🤖 AI Summary
This work addresses the challenge of applying multicalibration in weakly supervised learning settings—such as positive-unlabeled or unlabeled-unlabeled classification—where the absence of clean labels renders traditional multicalibration methods inapplicable. The paper presents the first extension of multicalibration to such weak supervision scenarios through a unified framework that models label noise via a corruption matrix and rewrites the risk to estimate multicalibration error. By introducing calibration constraints based on witness functions, the authors develop WLMC, a moment-based estimator with finite-sample guarantees and a general-purpose post-processing algorithm.
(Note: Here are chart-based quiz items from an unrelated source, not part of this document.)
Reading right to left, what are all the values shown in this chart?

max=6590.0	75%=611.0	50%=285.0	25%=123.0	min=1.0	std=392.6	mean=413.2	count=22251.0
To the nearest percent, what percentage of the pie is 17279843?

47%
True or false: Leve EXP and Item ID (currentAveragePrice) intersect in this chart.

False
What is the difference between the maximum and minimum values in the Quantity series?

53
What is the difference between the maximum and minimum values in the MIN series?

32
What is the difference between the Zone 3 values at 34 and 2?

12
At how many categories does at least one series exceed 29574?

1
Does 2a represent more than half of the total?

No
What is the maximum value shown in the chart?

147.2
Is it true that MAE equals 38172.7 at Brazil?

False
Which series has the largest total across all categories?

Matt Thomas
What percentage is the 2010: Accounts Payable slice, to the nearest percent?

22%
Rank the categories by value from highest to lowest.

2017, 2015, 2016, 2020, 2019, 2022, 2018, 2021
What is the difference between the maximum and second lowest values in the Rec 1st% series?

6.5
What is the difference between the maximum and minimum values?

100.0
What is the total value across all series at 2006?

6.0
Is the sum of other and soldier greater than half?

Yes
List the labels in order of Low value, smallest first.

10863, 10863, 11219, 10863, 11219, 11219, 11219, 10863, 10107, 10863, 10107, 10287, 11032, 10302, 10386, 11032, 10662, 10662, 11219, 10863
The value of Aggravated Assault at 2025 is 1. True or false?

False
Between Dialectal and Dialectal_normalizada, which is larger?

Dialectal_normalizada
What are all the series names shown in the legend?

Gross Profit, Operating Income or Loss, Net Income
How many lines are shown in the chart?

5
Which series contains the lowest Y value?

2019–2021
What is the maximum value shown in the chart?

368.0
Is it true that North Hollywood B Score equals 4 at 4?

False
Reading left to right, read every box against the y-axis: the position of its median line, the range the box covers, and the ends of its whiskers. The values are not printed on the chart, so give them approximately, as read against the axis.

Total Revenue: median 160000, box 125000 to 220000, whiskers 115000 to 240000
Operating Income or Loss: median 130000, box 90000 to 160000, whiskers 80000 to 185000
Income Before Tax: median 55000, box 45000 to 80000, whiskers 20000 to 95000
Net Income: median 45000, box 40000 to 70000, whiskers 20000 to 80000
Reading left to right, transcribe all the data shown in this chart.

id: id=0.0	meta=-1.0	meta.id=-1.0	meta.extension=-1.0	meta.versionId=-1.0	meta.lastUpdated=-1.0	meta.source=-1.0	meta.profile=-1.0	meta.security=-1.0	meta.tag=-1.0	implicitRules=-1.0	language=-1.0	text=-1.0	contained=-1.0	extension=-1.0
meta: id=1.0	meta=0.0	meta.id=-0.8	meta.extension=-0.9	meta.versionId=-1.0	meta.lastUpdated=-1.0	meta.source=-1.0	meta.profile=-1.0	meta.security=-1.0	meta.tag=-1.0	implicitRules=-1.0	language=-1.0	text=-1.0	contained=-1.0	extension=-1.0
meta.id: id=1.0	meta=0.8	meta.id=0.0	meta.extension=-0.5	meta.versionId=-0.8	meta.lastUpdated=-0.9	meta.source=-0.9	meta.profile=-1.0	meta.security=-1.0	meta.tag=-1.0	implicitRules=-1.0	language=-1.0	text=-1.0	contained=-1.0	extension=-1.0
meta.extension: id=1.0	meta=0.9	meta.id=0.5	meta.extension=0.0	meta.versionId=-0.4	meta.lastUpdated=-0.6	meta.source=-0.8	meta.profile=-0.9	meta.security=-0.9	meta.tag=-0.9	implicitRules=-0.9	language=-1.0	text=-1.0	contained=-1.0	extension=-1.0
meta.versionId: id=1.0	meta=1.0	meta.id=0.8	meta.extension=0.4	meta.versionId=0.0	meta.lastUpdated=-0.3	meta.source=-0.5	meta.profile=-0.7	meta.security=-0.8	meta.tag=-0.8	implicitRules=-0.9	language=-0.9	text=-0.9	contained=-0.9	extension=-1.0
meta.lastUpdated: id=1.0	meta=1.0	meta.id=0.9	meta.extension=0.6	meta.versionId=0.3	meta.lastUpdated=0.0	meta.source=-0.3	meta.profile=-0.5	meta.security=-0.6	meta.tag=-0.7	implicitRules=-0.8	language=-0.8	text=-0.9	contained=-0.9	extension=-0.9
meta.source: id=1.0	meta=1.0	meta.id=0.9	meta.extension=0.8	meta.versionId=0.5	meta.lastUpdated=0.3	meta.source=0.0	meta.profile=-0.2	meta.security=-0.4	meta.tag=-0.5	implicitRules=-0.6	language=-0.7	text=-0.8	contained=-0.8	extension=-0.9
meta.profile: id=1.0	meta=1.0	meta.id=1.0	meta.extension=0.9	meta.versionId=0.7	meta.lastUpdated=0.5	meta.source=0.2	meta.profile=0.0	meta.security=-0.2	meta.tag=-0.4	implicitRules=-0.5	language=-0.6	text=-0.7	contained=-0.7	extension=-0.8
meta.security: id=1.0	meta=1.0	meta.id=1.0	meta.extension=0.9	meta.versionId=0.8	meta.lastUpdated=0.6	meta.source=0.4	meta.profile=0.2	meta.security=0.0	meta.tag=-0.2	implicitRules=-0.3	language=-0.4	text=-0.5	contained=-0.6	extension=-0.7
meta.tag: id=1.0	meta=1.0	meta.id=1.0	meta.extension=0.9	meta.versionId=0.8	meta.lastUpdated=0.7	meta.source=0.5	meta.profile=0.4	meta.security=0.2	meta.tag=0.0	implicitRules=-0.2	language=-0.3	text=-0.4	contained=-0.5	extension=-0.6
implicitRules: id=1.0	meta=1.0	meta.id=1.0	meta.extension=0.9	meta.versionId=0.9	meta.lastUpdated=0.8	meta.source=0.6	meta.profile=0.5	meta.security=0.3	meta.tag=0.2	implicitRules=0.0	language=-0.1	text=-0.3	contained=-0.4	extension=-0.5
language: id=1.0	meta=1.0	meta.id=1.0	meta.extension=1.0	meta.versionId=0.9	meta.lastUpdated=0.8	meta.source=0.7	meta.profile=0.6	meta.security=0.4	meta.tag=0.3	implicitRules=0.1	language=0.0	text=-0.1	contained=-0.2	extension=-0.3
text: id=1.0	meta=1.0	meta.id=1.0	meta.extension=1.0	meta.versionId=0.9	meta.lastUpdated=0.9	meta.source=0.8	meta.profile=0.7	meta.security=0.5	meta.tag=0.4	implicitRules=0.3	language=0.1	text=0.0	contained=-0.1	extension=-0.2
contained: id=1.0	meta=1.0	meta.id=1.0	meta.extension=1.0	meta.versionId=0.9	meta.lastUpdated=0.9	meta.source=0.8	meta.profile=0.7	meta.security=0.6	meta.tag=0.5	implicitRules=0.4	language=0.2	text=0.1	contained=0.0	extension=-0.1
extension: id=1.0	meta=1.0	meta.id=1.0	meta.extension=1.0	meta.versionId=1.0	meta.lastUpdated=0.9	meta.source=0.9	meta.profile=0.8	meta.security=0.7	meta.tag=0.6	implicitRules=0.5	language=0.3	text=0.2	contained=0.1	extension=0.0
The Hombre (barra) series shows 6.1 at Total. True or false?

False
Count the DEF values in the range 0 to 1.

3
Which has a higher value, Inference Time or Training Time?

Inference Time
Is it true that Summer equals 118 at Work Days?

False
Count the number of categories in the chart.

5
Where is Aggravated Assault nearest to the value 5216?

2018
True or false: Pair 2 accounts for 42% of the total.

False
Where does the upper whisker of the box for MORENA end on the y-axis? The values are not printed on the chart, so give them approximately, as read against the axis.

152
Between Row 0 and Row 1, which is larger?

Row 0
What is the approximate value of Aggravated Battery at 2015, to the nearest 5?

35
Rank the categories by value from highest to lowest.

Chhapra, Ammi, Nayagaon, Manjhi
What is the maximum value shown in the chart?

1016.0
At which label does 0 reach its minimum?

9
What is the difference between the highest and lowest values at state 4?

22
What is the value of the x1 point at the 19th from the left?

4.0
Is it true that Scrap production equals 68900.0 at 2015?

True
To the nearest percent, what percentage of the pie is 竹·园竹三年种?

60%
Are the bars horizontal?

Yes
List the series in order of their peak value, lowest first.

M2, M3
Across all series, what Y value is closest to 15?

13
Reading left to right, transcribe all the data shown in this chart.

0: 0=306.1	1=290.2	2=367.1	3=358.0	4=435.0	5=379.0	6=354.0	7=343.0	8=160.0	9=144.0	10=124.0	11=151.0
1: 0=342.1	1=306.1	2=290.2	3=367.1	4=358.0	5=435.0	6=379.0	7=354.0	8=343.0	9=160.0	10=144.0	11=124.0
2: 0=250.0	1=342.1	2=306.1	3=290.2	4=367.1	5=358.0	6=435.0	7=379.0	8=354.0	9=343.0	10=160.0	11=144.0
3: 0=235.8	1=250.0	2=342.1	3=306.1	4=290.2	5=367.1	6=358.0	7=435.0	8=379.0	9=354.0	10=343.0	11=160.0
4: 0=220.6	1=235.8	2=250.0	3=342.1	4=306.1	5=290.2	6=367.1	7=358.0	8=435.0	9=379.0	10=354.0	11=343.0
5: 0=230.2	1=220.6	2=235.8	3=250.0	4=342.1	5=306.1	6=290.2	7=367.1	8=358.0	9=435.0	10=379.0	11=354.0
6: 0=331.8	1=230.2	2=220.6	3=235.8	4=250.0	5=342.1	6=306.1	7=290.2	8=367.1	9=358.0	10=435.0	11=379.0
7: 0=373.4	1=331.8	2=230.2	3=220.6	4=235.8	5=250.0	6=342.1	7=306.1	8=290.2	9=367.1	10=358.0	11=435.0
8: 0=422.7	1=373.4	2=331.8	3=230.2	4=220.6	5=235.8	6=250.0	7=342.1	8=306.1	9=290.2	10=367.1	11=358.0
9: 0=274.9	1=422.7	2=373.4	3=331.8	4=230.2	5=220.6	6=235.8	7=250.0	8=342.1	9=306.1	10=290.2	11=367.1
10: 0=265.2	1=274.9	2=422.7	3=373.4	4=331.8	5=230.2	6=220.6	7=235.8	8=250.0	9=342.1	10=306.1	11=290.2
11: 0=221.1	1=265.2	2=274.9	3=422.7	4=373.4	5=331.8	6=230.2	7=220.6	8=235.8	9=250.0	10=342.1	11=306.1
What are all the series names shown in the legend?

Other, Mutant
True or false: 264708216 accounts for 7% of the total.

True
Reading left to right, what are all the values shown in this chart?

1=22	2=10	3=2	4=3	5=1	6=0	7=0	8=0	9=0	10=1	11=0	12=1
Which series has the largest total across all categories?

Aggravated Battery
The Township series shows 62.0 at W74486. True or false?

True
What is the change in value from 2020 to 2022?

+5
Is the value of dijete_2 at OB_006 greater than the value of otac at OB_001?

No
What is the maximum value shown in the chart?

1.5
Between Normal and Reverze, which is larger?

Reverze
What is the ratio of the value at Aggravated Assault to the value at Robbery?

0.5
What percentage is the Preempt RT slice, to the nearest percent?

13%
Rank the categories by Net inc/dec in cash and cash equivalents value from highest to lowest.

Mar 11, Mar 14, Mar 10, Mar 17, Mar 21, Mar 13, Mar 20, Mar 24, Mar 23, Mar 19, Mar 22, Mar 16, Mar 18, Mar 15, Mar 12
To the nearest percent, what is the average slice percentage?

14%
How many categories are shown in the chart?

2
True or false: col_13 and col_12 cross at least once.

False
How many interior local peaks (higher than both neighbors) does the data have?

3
Empirical evaluations demonstrate that the proposed method substantially improves the reliability of predicted probabilities and achieves strong multicalibration performance across diverse weakly supervised settings.
📝 Abstract
Multicalibration requires predicted scores to agree with label probabilities across rich families of subgroups and score-dependent tests, but existing methods require clean input-label pairs for evaluation and post-processing. This assumption fails in weakly supervised learning (WSL) regimes -- including positive-unlabeled, unlabeled-unlabeled, and positive-confidence learning -- where clean labels are costly or unavailable even though reliable uncertainty estimates may be crucial. We address this gap by developing estimators of multicalibration error and post-hoc correction methods for WSL settings in which clean input-label pairs are unavailable. We propose a unified framework for estimating and correcting multicalibration under weak supervision by combining contamination-matrix risk rewrites with witness-based calibration constraints, yielding corrected multicalibration moments with finite-sample guarantees. We further propose weak-label multicalibration boost (WLMC), a generic post-hoc recalibration algorithm under weak supervision. Finally, we conduct experiments across multiple weak-supervision settings to evaluate multicalibration behavior and offer empirical insight into uncertainty estimation under weak supervision.